### TASK ITEM
Would you copy each line of the records that includes the word "Lesser"?

### DATASET EXTRACT
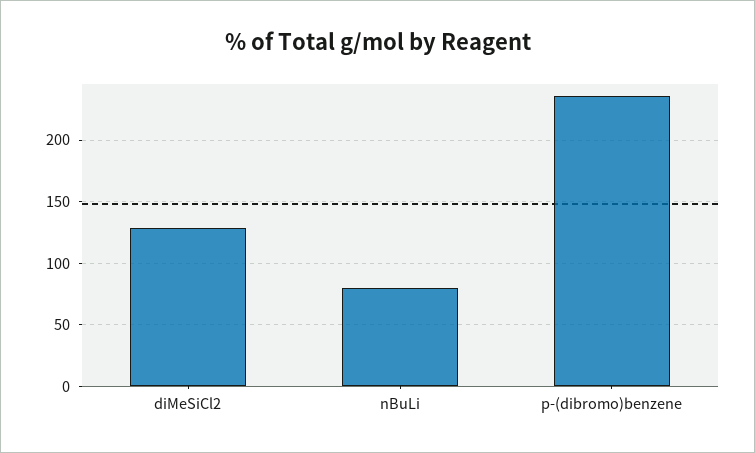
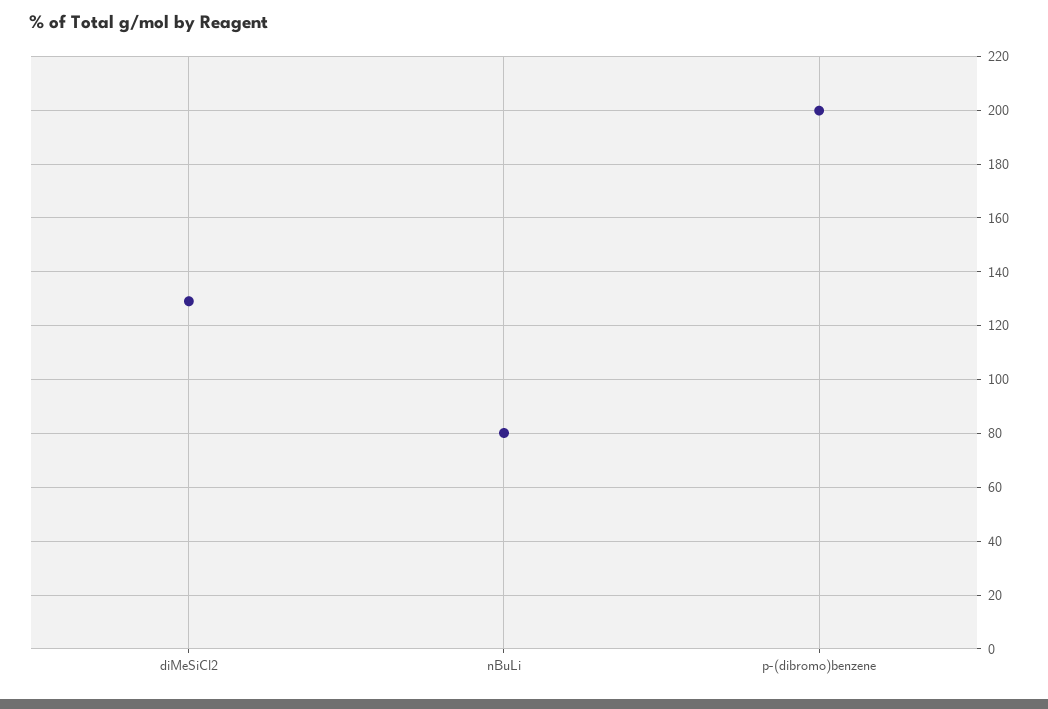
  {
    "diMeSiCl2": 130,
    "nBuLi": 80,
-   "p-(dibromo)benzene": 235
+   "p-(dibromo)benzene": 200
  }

* * *

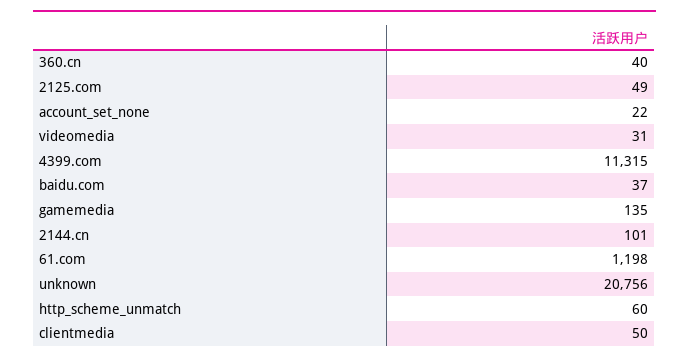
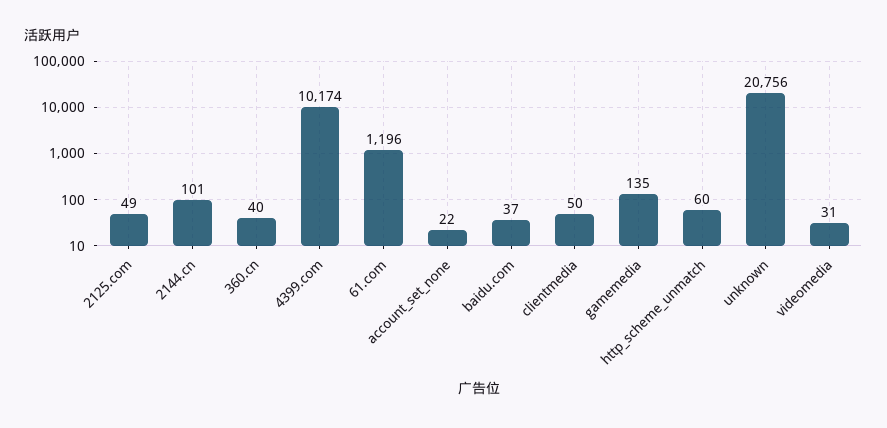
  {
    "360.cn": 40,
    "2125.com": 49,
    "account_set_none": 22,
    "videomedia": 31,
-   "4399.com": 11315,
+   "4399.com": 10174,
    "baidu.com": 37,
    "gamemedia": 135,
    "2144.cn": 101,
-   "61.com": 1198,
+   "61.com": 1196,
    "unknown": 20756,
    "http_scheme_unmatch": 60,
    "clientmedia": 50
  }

--

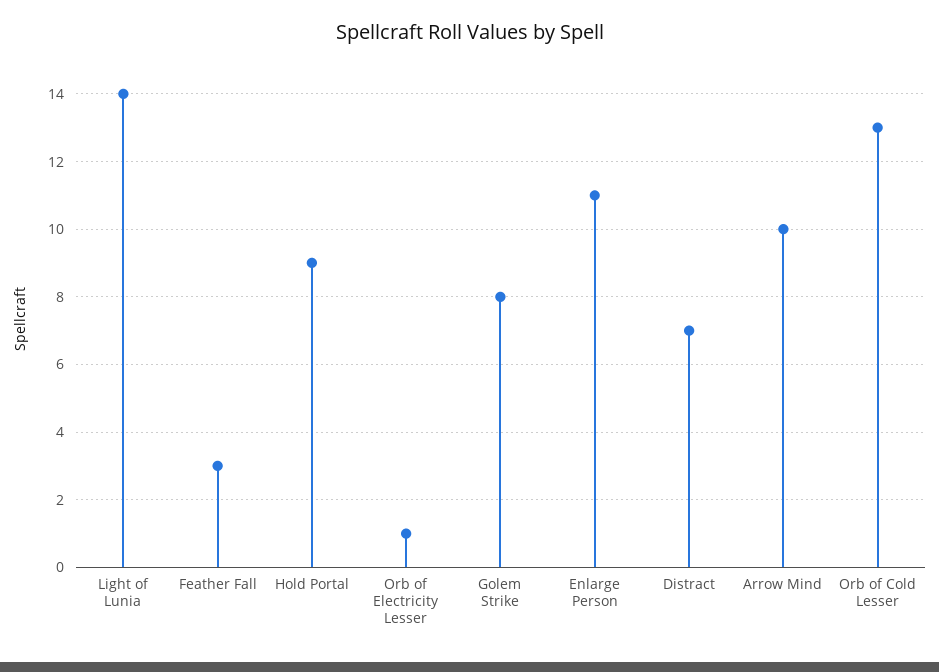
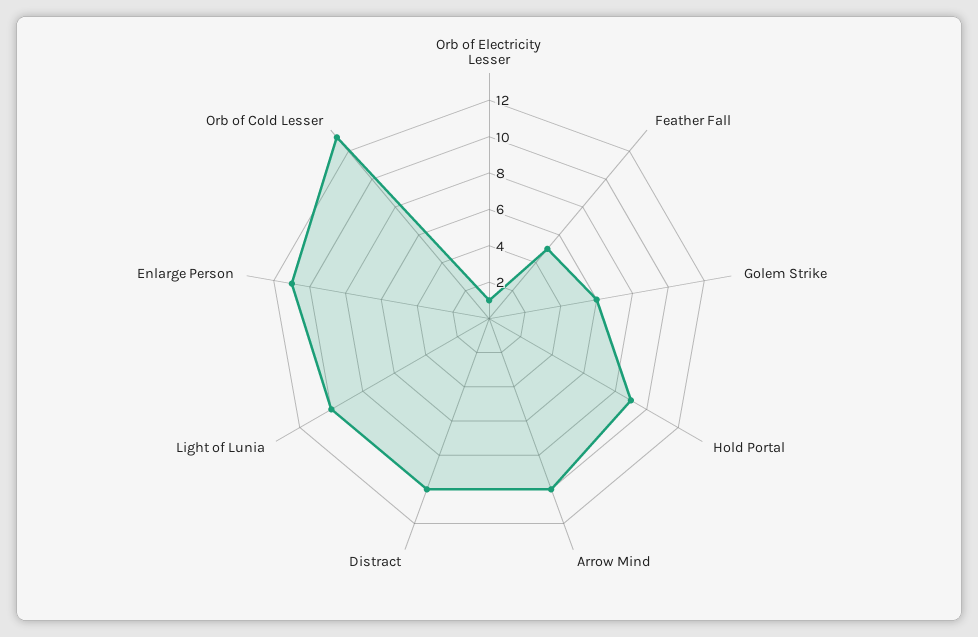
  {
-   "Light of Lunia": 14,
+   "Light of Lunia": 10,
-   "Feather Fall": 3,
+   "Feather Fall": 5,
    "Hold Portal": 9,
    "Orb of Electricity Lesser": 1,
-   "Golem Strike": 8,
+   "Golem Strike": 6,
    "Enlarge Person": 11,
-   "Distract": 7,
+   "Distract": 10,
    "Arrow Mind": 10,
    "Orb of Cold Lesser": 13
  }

### EXERCISE SOLUTION
    "Orb of Electricity Lesser": 1,
    "Orb of Cold Lesser": 13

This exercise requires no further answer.